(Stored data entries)

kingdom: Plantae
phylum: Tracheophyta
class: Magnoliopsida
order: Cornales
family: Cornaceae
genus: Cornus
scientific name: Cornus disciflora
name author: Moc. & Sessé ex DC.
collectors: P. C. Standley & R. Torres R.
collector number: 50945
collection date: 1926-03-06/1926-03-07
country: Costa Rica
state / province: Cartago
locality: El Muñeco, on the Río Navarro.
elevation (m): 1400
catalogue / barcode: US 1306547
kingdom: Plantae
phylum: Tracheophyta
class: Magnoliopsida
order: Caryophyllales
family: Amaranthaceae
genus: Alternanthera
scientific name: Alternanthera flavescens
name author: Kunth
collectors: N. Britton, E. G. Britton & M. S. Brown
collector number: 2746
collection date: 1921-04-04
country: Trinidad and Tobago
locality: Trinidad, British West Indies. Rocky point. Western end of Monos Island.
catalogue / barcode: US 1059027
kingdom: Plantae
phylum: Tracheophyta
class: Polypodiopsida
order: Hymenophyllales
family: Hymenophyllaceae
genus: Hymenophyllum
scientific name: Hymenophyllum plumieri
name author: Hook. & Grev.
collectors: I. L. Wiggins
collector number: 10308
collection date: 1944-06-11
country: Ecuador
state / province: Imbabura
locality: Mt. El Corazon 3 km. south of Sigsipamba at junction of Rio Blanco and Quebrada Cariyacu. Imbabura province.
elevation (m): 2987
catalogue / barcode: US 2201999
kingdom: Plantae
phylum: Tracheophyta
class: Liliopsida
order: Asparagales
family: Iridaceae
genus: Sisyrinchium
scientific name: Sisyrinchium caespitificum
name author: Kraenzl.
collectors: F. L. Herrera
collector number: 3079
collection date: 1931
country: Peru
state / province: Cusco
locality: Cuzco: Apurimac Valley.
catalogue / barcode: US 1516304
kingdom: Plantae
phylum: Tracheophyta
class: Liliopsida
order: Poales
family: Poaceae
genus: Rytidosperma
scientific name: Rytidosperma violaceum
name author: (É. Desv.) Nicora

■ What you will do ■
Count the lines in the items above that contain the string "barcode", and reply with the number alone.

■ Task output ■
4